_Your task_: Below are lines of data; restate word for word those running from the line containing "WHEREAS, more than 168,000" to the line containing "WHEREAS, no one", inclusive, and no others.
[Data shown Boundary: Start]
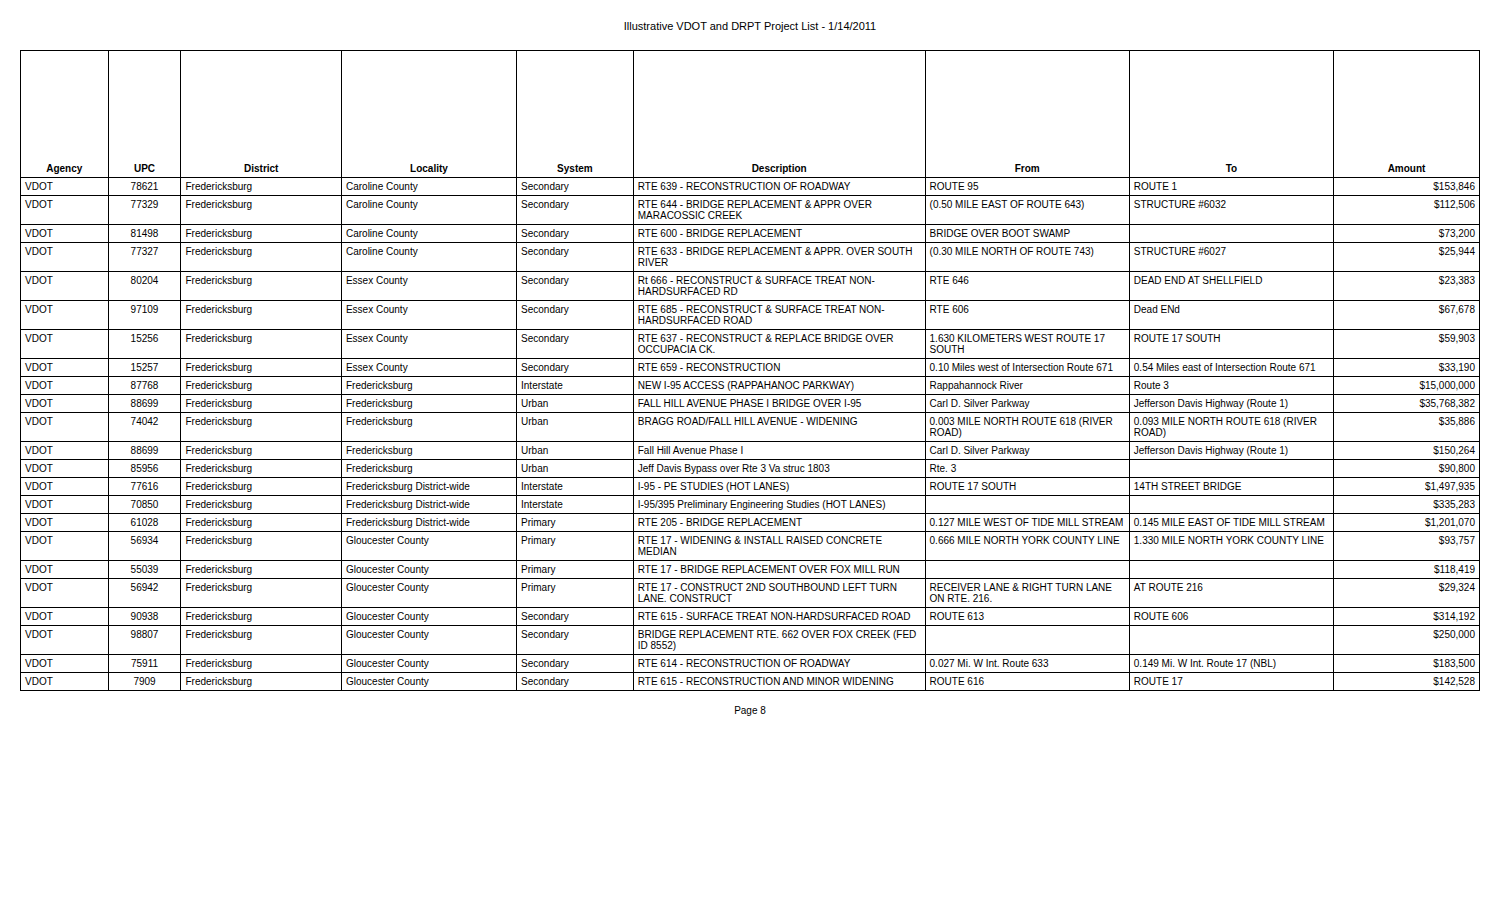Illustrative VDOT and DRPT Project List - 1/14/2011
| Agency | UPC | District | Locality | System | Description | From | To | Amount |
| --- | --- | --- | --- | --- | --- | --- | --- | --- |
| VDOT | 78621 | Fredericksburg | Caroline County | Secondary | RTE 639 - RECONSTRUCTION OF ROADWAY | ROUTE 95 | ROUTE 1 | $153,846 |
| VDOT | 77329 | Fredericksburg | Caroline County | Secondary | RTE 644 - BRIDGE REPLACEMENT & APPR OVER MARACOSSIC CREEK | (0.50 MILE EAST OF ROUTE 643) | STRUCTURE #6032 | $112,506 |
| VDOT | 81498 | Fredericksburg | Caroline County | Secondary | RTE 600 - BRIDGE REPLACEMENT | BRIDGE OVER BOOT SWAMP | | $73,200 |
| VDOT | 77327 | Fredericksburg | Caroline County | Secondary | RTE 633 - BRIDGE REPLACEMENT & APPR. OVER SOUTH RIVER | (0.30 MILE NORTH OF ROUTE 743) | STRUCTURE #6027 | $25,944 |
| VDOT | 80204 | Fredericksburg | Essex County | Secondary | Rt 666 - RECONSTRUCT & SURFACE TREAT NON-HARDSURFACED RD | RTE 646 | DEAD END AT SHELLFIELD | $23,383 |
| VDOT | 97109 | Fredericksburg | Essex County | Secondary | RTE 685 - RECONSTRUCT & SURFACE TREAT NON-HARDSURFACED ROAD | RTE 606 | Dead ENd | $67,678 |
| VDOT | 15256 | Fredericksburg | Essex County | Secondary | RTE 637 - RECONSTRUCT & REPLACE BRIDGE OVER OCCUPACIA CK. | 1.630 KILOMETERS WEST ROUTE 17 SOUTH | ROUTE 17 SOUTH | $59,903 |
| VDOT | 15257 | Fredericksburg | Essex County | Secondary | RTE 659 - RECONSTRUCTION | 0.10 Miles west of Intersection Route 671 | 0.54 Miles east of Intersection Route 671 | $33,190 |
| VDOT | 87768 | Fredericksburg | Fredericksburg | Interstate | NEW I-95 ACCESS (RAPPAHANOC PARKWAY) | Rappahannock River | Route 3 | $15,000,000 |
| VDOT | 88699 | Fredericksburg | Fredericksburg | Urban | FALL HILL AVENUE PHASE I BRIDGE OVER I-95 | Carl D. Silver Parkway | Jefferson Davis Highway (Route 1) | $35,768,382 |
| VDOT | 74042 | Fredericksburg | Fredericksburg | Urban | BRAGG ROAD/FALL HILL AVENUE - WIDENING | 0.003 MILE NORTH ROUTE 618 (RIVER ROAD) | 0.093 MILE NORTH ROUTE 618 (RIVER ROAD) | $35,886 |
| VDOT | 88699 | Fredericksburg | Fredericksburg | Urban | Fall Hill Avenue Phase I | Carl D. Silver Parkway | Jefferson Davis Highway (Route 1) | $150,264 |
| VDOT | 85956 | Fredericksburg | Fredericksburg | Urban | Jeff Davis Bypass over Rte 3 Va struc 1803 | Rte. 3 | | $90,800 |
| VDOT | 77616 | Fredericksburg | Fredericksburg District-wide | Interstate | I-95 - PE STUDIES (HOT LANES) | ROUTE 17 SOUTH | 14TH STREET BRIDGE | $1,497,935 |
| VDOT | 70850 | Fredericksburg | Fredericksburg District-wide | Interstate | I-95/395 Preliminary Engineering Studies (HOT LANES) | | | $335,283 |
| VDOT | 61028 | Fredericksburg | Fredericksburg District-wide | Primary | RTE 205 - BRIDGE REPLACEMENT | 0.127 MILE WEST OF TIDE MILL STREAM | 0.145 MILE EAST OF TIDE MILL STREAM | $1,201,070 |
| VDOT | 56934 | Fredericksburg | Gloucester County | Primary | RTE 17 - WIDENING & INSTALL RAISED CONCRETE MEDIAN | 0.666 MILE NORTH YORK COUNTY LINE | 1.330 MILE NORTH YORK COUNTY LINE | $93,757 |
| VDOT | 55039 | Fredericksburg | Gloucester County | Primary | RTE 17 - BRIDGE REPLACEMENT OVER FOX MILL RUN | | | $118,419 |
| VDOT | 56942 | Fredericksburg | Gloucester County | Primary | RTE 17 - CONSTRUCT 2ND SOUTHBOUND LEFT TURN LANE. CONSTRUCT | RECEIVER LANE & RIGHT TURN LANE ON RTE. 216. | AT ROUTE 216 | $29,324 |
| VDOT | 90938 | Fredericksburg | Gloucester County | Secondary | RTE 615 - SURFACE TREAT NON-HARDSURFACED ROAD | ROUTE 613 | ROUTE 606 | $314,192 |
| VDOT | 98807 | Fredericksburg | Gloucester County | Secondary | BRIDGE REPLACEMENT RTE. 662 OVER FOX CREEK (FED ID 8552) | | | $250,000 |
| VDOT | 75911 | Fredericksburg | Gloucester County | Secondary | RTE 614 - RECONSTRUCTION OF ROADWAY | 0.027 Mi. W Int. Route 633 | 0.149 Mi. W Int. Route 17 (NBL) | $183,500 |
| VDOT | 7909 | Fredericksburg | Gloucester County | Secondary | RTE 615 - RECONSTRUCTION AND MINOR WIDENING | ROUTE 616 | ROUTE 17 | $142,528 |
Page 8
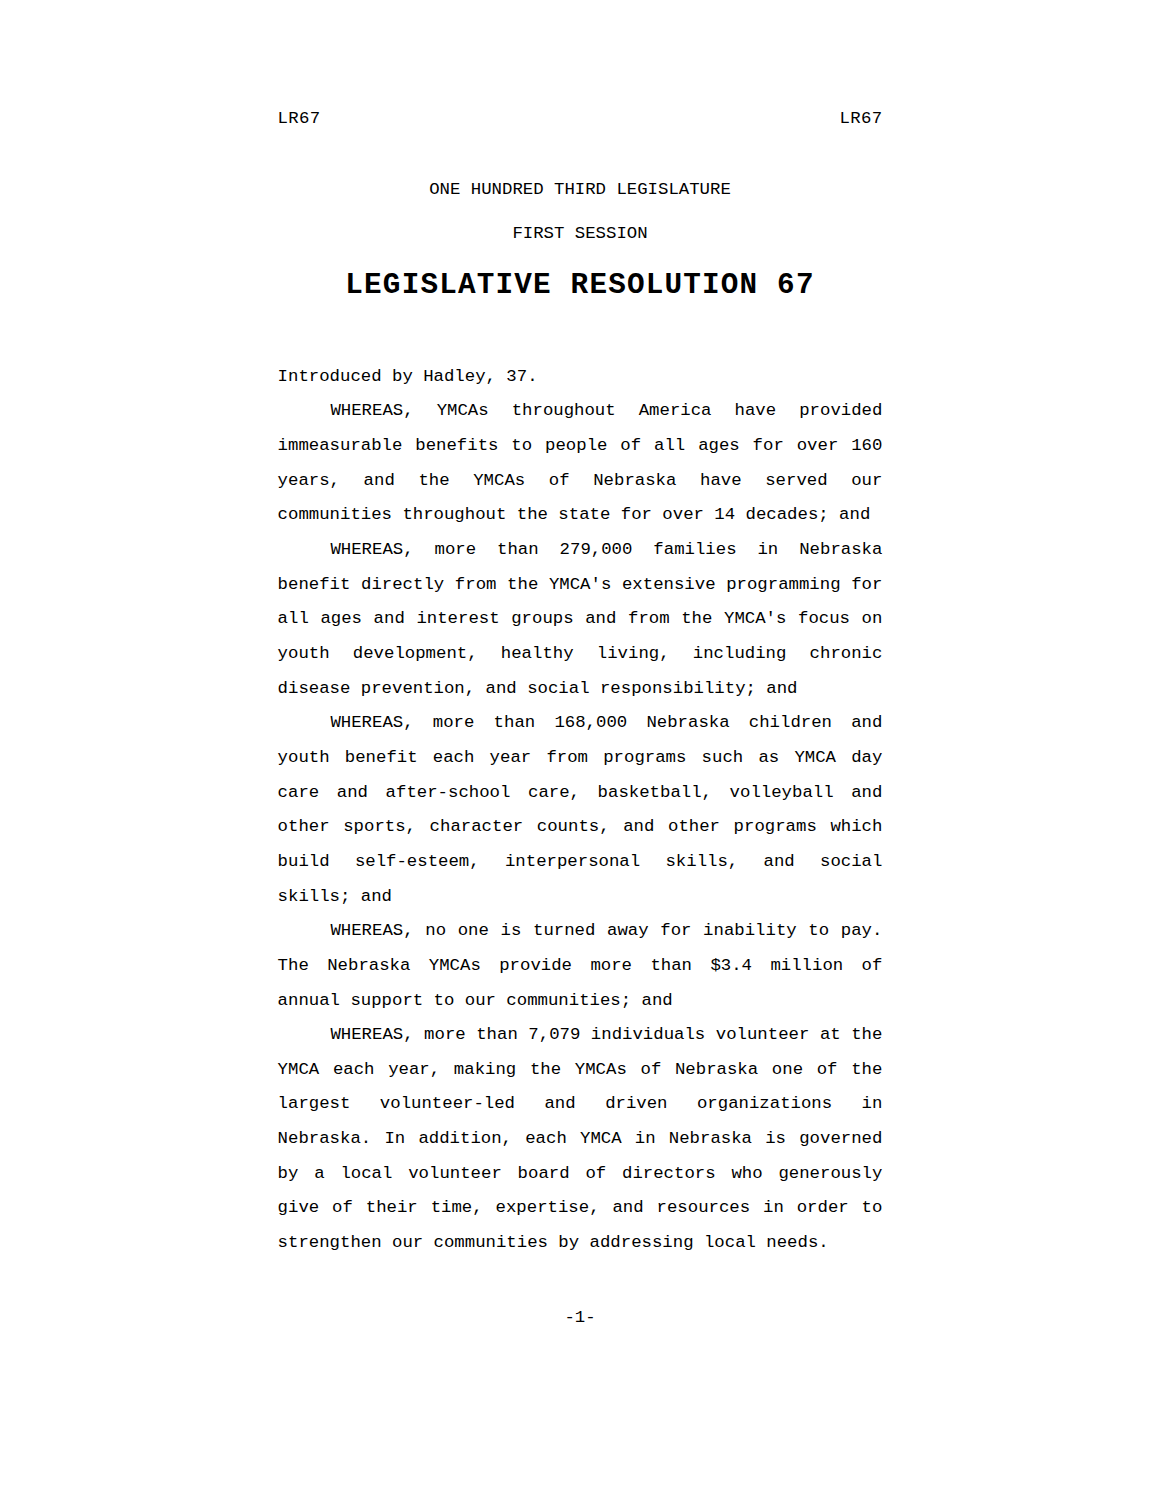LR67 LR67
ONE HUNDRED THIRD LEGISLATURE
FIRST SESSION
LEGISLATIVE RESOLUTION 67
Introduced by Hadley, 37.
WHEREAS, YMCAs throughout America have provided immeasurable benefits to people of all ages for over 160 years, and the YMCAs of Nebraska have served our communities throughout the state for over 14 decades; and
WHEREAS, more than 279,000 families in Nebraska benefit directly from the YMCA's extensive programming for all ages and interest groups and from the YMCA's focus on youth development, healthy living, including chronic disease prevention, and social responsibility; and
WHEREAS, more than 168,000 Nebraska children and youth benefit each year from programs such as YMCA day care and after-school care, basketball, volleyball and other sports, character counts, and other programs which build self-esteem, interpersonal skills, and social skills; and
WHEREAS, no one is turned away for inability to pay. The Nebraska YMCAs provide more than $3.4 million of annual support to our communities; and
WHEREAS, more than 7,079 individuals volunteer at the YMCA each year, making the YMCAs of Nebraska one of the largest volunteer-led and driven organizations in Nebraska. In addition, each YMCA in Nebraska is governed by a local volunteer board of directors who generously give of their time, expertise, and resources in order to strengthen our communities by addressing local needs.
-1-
[Data shown Boundary: End]
_Response area_:
WHEREAS, more than 168,000 Nebraska children and youth benefit each year from programs such as YMCA day care and after-school care, basketball, volleyball and other sports, character counts, and other programs which build self-esteem, interpersonal skills, and social skills; and
WHEREAS, no one is turned away for inability to pay. The Nebraska YMCAs provide more than $3.4 million of annual support to our communities; and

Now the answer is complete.